Dans Dragon Age : Origins, vous êtes confronté à un garçon possédé par un démon. Allez-vous chercher un exorciste, risquant que le démon prenne le contrôle et massacre des dizaines de personnes, ou résolvez-vous le problème d’un coup de couteau rapide ? Ce serait un choix difficile s’il y avait une chance que le pire scénario se produise, mais un pic derrière le rideau (quelque chose qui est garanti si vous rejouez à un RPG pour voir comment différentes décisions se déroulent) et il est clair que là n’est pas.
Le résultat est que l’alternative à jouer un héros n’est pas qu’un anti-héros se salisse les mains pour ce qu’il pense être le plus grand bien, c’est d’être un tyran misanthrope qui utilise la violence et l’intimidation pour obtenir ce qu’il veut et que, dans mon humble avis, n’est pas un moment de plaisir. Cela ne répond même pas correctement à la plainte initiale concernant les choix moraux simplistes, car vous pouvez toujours être un héros brillant faisant la bonne chose tout le temps et tout ira bien. Et si cette option est toujours sur la table, pourquoi ne pas ramener des protagonistes vraiment méchants ?

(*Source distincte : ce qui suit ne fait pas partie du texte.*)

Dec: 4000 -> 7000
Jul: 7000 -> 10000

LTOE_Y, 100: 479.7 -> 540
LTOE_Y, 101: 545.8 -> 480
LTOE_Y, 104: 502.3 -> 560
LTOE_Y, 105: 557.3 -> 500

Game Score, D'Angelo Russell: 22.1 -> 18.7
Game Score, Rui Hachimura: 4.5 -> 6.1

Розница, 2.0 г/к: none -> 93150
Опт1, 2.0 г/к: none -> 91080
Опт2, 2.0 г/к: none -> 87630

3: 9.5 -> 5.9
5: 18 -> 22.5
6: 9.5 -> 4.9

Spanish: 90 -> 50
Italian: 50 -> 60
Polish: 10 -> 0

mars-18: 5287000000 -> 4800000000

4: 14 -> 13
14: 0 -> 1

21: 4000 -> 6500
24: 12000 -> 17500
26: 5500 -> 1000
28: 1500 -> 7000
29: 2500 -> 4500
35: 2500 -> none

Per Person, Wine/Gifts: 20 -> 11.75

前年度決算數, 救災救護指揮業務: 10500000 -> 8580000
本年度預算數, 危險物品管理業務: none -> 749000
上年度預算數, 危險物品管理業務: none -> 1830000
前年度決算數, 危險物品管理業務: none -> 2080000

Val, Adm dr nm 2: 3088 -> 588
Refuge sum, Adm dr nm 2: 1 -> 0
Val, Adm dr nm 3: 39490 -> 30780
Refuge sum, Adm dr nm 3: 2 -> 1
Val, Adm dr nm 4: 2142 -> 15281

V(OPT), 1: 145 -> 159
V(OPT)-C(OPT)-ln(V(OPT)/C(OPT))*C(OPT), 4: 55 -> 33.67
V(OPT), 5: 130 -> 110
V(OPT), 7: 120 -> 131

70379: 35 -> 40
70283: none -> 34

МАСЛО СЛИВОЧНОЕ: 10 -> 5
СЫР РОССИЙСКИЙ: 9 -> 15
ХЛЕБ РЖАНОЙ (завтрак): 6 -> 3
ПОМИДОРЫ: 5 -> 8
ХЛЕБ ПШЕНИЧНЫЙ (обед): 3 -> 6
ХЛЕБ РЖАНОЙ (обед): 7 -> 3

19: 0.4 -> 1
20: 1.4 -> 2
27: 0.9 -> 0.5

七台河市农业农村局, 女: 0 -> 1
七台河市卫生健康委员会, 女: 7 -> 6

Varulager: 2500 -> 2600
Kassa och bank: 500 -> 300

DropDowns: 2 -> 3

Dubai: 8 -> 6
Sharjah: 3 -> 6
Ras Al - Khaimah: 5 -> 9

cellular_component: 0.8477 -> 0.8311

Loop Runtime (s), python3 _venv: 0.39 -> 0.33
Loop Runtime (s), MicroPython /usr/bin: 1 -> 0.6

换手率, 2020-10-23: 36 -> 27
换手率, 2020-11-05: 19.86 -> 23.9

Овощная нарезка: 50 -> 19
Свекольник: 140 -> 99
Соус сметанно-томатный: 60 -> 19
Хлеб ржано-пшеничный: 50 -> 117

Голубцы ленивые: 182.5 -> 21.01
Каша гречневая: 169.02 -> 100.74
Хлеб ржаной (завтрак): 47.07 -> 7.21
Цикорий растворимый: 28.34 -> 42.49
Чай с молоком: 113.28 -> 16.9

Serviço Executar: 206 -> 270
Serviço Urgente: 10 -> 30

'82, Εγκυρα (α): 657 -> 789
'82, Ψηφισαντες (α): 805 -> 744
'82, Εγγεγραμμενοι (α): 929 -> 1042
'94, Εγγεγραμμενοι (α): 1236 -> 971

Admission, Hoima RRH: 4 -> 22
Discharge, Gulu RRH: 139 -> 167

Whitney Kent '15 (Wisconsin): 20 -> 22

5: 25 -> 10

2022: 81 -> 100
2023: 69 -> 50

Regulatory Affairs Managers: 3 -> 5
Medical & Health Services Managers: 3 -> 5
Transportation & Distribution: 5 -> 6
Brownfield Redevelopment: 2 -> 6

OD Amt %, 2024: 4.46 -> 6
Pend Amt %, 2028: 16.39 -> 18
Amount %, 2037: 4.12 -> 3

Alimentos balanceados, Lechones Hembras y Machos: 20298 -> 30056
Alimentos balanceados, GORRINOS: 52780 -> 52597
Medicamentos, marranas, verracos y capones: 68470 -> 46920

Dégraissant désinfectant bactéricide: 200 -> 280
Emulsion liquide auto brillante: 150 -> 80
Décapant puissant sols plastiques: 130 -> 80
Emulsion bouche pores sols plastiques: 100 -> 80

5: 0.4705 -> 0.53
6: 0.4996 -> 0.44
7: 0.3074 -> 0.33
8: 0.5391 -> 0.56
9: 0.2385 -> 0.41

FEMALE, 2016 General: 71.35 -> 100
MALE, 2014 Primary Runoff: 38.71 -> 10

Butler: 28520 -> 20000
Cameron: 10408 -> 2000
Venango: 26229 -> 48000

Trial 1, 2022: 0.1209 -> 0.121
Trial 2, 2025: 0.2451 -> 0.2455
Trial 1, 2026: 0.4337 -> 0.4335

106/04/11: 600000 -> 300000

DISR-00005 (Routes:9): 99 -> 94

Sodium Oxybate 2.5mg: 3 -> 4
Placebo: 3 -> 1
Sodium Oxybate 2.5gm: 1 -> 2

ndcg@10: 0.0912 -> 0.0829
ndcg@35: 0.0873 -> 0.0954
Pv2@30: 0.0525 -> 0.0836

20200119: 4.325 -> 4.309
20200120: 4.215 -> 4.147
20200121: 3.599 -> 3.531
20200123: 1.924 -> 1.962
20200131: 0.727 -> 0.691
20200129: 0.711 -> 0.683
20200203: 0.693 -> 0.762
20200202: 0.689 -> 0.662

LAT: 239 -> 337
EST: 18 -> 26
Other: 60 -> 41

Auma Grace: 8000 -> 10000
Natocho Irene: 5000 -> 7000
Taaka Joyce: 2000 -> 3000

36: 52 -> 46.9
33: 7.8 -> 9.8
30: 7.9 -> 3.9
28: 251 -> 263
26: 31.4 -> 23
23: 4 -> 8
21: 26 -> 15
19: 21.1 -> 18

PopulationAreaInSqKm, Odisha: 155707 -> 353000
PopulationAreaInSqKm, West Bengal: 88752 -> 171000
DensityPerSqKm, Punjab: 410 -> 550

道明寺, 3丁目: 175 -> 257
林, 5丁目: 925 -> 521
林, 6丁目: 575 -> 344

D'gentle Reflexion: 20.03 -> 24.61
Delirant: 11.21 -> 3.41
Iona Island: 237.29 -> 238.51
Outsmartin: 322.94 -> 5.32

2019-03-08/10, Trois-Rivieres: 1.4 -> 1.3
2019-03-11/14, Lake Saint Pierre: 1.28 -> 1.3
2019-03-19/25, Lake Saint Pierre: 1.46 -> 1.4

Ce n’est pas controversé de dire que le monde a été dans un état assez ancien ces dernières années et je ne peux pas être le seul à avoir pensé à tout brûler et à recommencer, ou à tout prendre dans une poigne de fer et à refaire ça à mon image. J’aimerais voir plus de jeux me donner à nouveau cette option. Le monde réel a suffisamment de nuances de gris, nous sommes entourés d’exemples d’ambiguïté morale paralysante. Les fantasmes de pouvoir héroïques sont une merveilleuse forme d’évasion, de soulagement, mais les méchants le sont aussi, surtout lorsqu’il s’agit de donner aux joueurs les moyens d’exercer leur pouvoir et d’influer sur le changement alors que nous nous sentons souvent impuissants face à la stagnation.